** TESTO FORNITO **
╭──

E’ venuto a mancare Fulvio Roiter, uno dei pochi fotografi italiani conosciuti anche
dal largo pubblico che non si occupa di fotografia nello
specifico. Volutamente non parlo qui del suo percorso professionale, dei
suoi successi, del suo legame con Venezia e con un altro fotografo, Paolo Monti. Non parlo qui di un uomo
sanguigno, appassionato, non facile ma pieno di slanci e di energia.
Le cronache, da ieri, sono già piene delle sue foto più
celebri e della sua biografia.
Ma prima della sua morte, cosa si diceva di Fulvio
Roiter? Tra una parte degli addetti ai lavori egli era derubricato a valente
costruttore di ottime cartoline, per dirla chiara. E forse, guardando alla
produzione di alcuni libri come il più celebre, Essere Venezia, in qualche misura potrebbe venire da
pensarlo. Beninteso, un libro come Essere Venezia è una pietra
miliare da un punto di vista editoriale, un successo planetario da 700.000 copie che ha polverizzato
alcuni record, ma fotograficamente un prodotto patinato e superprofessionale
destinato però a incantare più i turisti stranieri che gli appassionati di
fotografia. Ma non basta, non ci si può fermare in superficie, alla
superficie “pop”, per bollare Roiter come “fotografo facile di pronta beva buono
per vendere”.
Se tutto
il percorso di un fotografo dimostra solo la sua “furbizia commerciale”
non mi faccio illusioni sul suo reale spessore autoriale, ma quando invece mi
rendo conto, guardando indietro, che egli ha in passato ampiamente dimostrato la caratura da vero maestro
per originalità e profondità, e solo poi ha virato in altre direzioni, allora
il “fenomeno” diventa interessante e degno di attenzione. E occorre farsi delle
domande.

╰──

** COSA FARE **
**1.** Secondo il testo su Fulvio Roiter, quante copie ha venduto il libro Essere Venezia?
**2.** Ricopia il passo del testo su Fulvio Roiter che comincia con le parole "E’ venuto a" e termina con le parole "della sua biografia.", queste incluse.

** DATI FORNITI **

╭──

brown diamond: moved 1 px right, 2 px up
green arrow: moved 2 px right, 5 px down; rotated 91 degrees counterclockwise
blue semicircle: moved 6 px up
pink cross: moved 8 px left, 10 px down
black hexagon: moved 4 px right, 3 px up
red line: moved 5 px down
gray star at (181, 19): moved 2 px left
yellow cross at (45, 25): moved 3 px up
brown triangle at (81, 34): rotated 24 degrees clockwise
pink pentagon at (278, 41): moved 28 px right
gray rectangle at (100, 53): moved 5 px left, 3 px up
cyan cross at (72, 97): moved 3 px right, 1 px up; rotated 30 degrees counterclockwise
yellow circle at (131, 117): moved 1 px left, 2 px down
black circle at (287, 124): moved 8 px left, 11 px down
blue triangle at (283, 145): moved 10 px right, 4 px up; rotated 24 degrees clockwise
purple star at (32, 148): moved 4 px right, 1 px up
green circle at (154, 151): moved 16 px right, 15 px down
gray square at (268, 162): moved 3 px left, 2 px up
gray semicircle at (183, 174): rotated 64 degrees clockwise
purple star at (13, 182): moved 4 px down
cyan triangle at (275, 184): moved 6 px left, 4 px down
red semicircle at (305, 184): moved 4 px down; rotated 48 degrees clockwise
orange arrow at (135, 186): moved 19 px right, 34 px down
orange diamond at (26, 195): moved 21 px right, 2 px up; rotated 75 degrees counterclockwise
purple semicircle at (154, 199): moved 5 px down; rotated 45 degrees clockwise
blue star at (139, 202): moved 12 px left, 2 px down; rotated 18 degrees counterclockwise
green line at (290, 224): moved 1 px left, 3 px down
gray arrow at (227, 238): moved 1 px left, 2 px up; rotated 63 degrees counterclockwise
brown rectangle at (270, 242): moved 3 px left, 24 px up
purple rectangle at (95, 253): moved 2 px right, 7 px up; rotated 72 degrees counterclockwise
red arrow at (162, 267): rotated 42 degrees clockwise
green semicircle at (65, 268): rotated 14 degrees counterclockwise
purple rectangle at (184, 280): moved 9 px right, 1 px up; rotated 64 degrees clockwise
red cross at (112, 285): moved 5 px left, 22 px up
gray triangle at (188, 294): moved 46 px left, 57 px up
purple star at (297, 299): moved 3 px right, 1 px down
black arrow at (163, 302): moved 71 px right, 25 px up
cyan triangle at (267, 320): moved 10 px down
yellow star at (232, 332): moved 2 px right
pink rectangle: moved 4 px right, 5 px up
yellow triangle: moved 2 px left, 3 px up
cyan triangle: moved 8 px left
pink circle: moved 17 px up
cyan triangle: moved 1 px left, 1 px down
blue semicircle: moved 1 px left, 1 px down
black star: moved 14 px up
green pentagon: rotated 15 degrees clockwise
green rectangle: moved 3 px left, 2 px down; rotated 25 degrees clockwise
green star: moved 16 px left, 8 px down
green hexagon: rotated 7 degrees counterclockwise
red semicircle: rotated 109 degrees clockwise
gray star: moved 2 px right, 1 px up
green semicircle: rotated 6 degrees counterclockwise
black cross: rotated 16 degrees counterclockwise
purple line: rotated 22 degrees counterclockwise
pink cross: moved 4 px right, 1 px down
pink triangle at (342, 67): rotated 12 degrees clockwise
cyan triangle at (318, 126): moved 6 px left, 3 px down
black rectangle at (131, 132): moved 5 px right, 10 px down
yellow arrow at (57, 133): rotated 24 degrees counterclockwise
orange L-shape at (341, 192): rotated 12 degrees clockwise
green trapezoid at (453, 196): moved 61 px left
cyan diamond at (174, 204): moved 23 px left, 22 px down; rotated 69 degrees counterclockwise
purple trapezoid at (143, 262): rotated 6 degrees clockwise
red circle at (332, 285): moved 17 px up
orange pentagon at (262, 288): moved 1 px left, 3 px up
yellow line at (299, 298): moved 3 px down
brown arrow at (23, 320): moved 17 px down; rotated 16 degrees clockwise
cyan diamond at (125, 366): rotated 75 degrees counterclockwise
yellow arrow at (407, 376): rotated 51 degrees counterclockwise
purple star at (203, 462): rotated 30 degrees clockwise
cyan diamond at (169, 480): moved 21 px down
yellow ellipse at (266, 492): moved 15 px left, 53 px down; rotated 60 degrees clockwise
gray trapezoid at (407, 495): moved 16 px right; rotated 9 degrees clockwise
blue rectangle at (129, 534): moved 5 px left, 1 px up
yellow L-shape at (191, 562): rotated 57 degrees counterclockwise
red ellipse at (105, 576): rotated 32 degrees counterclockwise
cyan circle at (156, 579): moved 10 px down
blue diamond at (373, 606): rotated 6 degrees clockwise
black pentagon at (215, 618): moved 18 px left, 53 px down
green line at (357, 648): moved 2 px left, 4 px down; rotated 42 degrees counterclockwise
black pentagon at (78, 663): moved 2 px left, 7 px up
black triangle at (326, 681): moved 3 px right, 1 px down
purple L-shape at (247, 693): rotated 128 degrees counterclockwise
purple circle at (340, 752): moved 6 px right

╰──

** SOLUZIONI **
**1.** 700.000 copie.

**2.**
E’ venuto a mancare Fulvio Roiter, uno dei pochi fotografi italiani conosciuti anche
dal largo pubblico che non si occupa di fotografia nello
specifico. Volutamente non parlo qui del suo percorso professionale, dei
suoi successi, del suo legame con Venezia e con un altro fotografo, Paolo Monti. Non parlo qui di un uomo
sanguigno, appassionato, non facile ma pieno di slanci e di energia.
Le cronache, da ieri, sono già piene delle sue foto più
celebri e della sua biografia.